EXERCISE DETAILS:
Go through the entries below and print, exactly, the lines starting at the one with "[80,333,459,347] [47,352,91,365] [55,380,110,394]" and ending at the one with "[253,948,290,956] source ->", keeping both ends and no others.

[Version comparison data]
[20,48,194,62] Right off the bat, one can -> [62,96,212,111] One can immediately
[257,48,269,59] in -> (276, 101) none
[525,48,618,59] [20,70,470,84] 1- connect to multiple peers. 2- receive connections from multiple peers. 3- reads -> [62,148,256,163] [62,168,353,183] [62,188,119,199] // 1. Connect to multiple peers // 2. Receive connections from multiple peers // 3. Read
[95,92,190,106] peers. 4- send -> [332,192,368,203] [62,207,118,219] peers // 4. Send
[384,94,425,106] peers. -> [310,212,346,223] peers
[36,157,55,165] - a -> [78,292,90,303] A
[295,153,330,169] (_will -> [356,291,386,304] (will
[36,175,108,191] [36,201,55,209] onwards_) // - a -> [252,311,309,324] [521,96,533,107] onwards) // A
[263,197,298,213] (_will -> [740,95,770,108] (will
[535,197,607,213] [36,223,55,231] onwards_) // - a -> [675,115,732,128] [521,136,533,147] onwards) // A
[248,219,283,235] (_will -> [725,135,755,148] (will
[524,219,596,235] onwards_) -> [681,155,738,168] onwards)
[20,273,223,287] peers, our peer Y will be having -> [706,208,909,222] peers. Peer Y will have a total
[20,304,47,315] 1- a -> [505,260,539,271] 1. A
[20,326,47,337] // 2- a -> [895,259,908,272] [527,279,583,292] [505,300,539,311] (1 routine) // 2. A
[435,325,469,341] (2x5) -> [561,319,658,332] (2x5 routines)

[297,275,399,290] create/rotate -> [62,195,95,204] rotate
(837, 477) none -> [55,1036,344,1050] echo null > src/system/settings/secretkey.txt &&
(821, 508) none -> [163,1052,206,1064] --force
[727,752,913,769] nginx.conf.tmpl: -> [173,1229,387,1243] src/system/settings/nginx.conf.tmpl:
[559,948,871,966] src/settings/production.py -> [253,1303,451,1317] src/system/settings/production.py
--
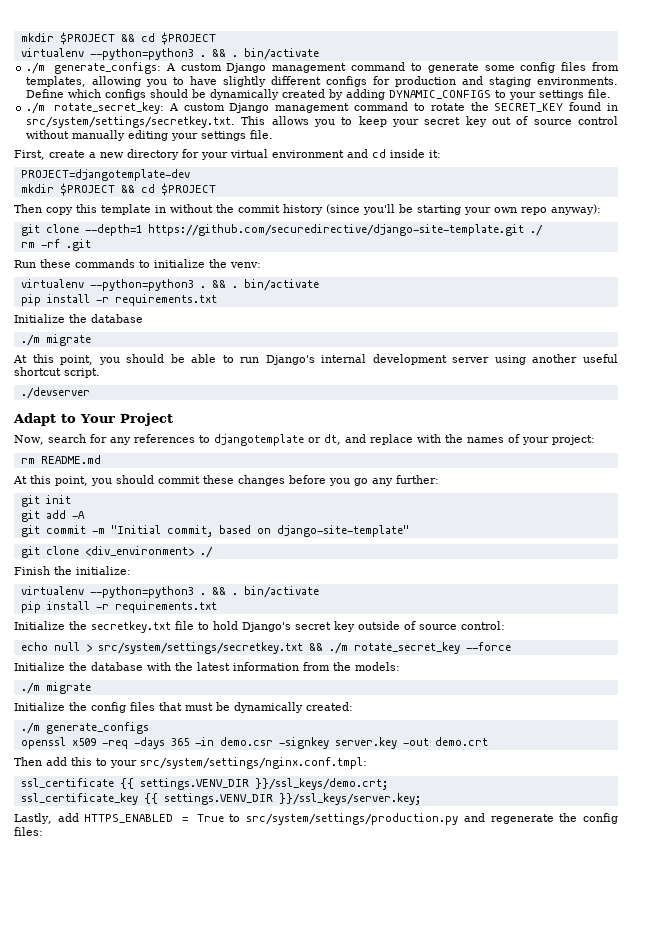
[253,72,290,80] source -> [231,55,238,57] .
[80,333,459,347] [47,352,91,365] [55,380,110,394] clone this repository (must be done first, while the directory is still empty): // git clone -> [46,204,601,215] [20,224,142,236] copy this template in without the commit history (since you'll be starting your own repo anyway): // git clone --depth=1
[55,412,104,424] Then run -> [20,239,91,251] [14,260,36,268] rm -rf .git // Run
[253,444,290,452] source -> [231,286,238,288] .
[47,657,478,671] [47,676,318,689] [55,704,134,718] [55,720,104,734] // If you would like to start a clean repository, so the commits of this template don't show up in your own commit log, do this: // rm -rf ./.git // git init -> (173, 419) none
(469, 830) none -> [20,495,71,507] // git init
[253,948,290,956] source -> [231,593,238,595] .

TASK SOLUTION:
[80,333,459,347] [47,352,91,365] [55,380,110,394] clone this repository (must be done first, while the directory is still empty): // git clone -> [46,204,601,215] [20,224,142,236] copy this template in without the commit history (since you'll be starting your own repo anyway): // git clone --depth=1
[55,412,104,424] Then run -> [20,239,91,251] [14,260,36,268] rm -rf .git // Run
[253,444,290,452] source -> [231,286,238,288] .
[47,657,478,671] [47,676,318,689] [55,704,134,718] [55,720,104,734] // If you would like to start a clean repository, so the commits of this template don't show up in your own commit log, do this: // rm -rf ./.git // git init -> (173, 419) none
(469, 830) none -> [20,495,71,507] // git init
[253,948,290,956] source -> [231,593,238,595] .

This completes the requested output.